Begawan Penulis

Begawan Penulis
oleh Johan Wahyudi

Hiruk-pikuk dan gegap gempita plagiasi kembali menghentak dunia pendidikan. Di Klaten, Riau, Ponorogo, Bantul, Unpar Bandung, dan terakhir ITB. Ada apa dengan dunia pendidikan kita? Mengapa mereka berubah menjadi sedemikian beringas dengan nafsu jabatan, pangkat, dan gelar? Sudah begitu malaskah mereka untuk menulis?
Menulis itu sangat menyenangkan penulis dan pembacanya. Selain semangat berbagi, menulis itu juga mengembangkan pola piker untuk meng-upgrade keilmuan. Dalam memperbaharui pola piker tersebut, penulis sering dihadapkan pada keterbatasan ide dan pengembangannya. Kemampuan penulis jelas berbeda-beda. Bagi penulis mahir, masalah itu tidak menjadi masalah. Namun, bagi penulis pemula, masalah itu menjadi masalah besar. Lalu, bagaimanakah mengatasinya?
Meminjam istilah asing, ada perbedaan antara definisi autor dan writer. Jika diterjemahkan, autor itu pengarang sedangkan writer itu penulis. Keduanya akan menghasilkan bentuk yang sama, yaitu lambang huruf yang terbaca atau wacana. Namun, keduanya mempunyai perbedaan yang mencolok, yaitu pada proses kreatifnya. Seorang pengarang (autor) merupakan penulis sejati.
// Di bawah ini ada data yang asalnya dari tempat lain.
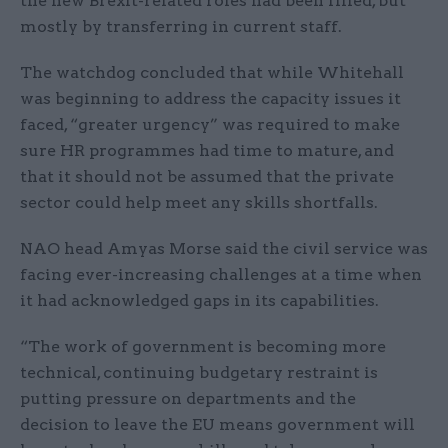
the new Brexit-related roles had been filled, but
mostly by transferring in current staff.
The watchdog concluded that while Whitehall
was beginning to address the capacity issues it
faced, “greater urgency” was required to make
sure HR programmes had time to mature, and
that it should not be assumed that the private
sector could help meet any skills shortfalls.
NAO head Amyas Morse said the civil service was
facing ever-increasing challenges at a time when
it had acknowledged gaps in its capabilities.
“The work of government is becoming more
technical, continuing budgetary restraint is
putting pressure on departments and the
decision to leave the EU means government will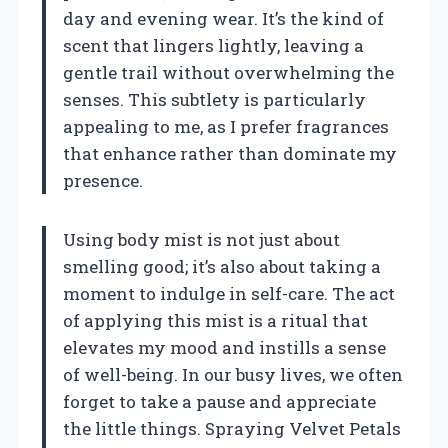
day and evening wear. It’s the kind of
scent that lingers lightly, leaving a
gentle trail without overwhelming the
senses. This subtlety is particularly
appealing to me, as I prefer fragrances
that enhance rather than dominate my
presence.
Using body mist is not just about
smelling good; it’s also about taking a
moment to indulge in self-care. The act
of applying this mist is a ritual that
elevates my mood and instills a sense
of well-being. In our busy lives, we often
forget to take a pause and appreciate
the little things. Spraying Velvet Petals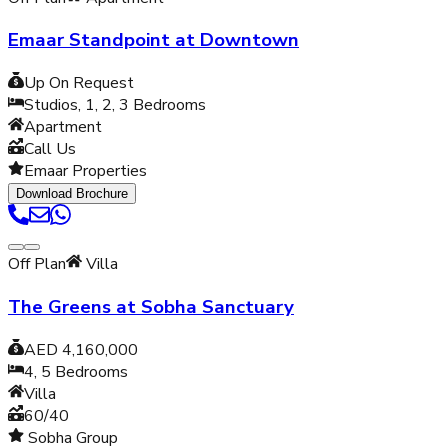
Emaar Standpoint at Downtown
Up On Request
Studios, 1, 2, 3
Bedrooms
Apartment
Call Us
Emaar Properties
Download Brochure
Off Plan
Villa
The Greens at Sobha Sanctuary
AED 4,160,000
4, 5
Bedrooms
Villa
60/40
Sobha Group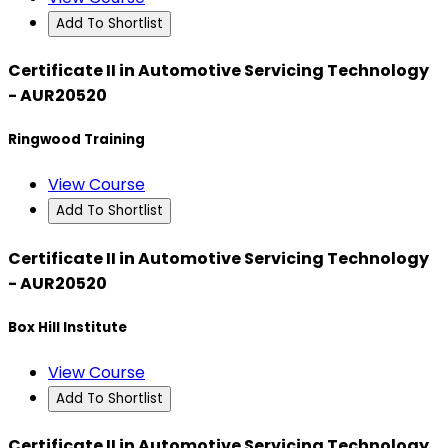
Add To Shortlist
Certificate II in Automotive Servicing Technology
- AUR20520
Ringwood Training
View Course
Add To Shortlist
Certificate II in Automotive Servicing Technology
- AUR20520
Box Hill Institute
View Course
Add To Shortlist
Certificate II in Automotive Servicing Technology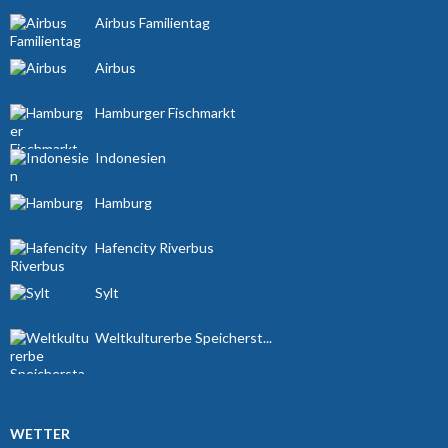
Airbus Familientag
Airbus
Hamburger Fischmarkt
Indonesien
Hamburg
Hafencity Riverbus
Sylt
Weltkulturerbe Speicherst...
WETTER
Ia mengembangkan karangannya dengan mengeksplorasi dan mengeksploitasi potensi diri secara maksimal. Namun, wujud kegiatan itu dibatasi pada kemampuannya menggunakan imajinasi. Pengarang adalah pewujud mimpi. Maka, perhatikanlah pengarang-pengarang cerpen, novel, atau skenario hebat. Mereka selalu diliputi bayangan-bayangan imajinasi sehingga menghasilkan karya-karya terbaiknya.
Ini berbeda dengan penulis (writer). Penulis itu hanya merangkai pikiran sendiri dan orang lain. Ia mengkompilasi pikirannya. Ketika ide telah ditulis, ia menemukan kebuntuan. Maka, penulis yang baik tidak akan memaksakan ide dengan sekadar menulis. Ia akan berhenti untuk mencari rujukan dan referensi melalui membaca buku karya orang lain. Tatkala ditemukan kesesuaian ide, penulis mengutip bagian yang dianggap relevan. Adanya kutipan-kutipan itu adalah bentuk sikap ilmiah seorang penulis. Seorang penulis harus berjiwa besar dan bersikap ksatria. Jika memang bukan karyanya, ia harus mengakui bahwa itu memang bukan karyanya. Wujud sikap itu adalah peletakan sumber kutipan dalam daftar pustaka. Semakin banyak daftar pustaka, itu menandakan sikap kebegawanan seorang penulis sejati. Dan sikap itulah yang seharusnya dimiliki penulis-penulis Indonesia. Semoga kejadian itu tak lagi terjadi. Jangan membuat saya malu.